------ PROVIDED PASSAGE

My site has remained mostly dormant for the several months I have had it. My real friends generally communicate with me more personally: with regular email, text messaging or a slap on the head.

Then came a note in my email: “Bobbi added you as a friend on Facebook. We need to confirm that you know Bobbi in order for you to be friends on Facebook.”

At first, I thought I didn’t know Bobbi, but then I read the next line: “We used to work on the Buckroe Rescue Squad together!!!”

About 25 years ago, I served on a community rescue squad. Bobbi and I attended the same class to become Emergency Medical Technicians. I drove a motorcycle, and her mom allowed me to take her 17-year-old daughter to class on the bike. Mom’s permission was not eagerly granted. I promised to be extra careful.

Bobbi and I often sat in the hospital parking lot after class and discussed matters of import, such as why choices were made on who received treatment and who didn’t if there was a serious accident at the nearby nuclear power plant.

We talked about religion, too, although not at first. Whenever I would bring it up, Bobbi would shy away. Finally, I asked her why.

------------
------ DATASET CONTENT

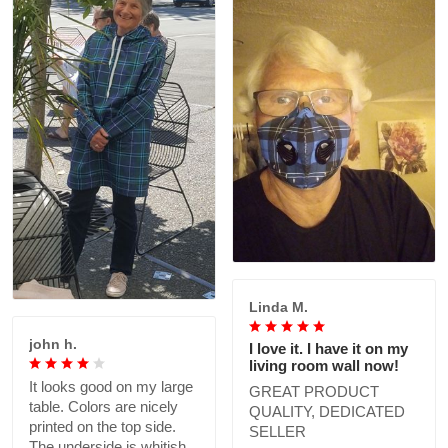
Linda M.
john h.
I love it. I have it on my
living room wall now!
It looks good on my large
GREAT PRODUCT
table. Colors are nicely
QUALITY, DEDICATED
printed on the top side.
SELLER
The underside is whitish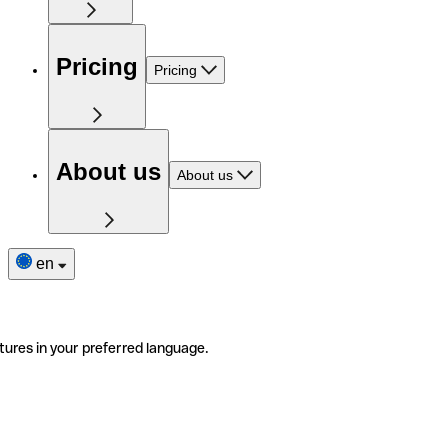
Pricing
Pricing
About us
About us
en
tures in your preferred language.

------------
------ DATASET CONTENT

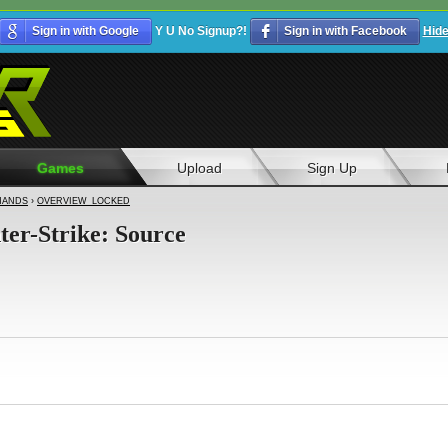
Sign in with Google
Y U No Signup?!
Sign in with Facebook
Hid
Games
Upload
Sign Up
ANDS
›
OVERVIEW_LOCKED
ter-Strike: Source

------------

### WHAT YOU ARE ASKED TO DO
Return the part of the passage about Bobbi that starts at "At first, I" and goes up to and including "asked her why.", copied word for word. The data has nothing to do with what you're asked to do here.

### RESULT FOR THIS TASK
At first, I thought I didn’t know Bobbi, but then I read the next line: “We used to work on the Buckroe Rescue Squad together!!!”

About 25 years ago, I served on a community rescue squad. Bobbi and I attended the same class to become Emergency Medical Technicians. I drove a motorcycle, and her mom allowed me to take her 17-year-old daughter to class on the bike. Mom’s permission was not eagerly granted. I promised to be extra careful.

Bobbi and I often sat in the hospital parking lot after class and discussed matters of import, such as why choices were made on who received treatment and who didn’t if there was a serious accident at the nearby nuclear power plant.

We talked about religion, too, although not at first. Whenever I would bring it up, Bobbi would shy away. Finally, I asked her why.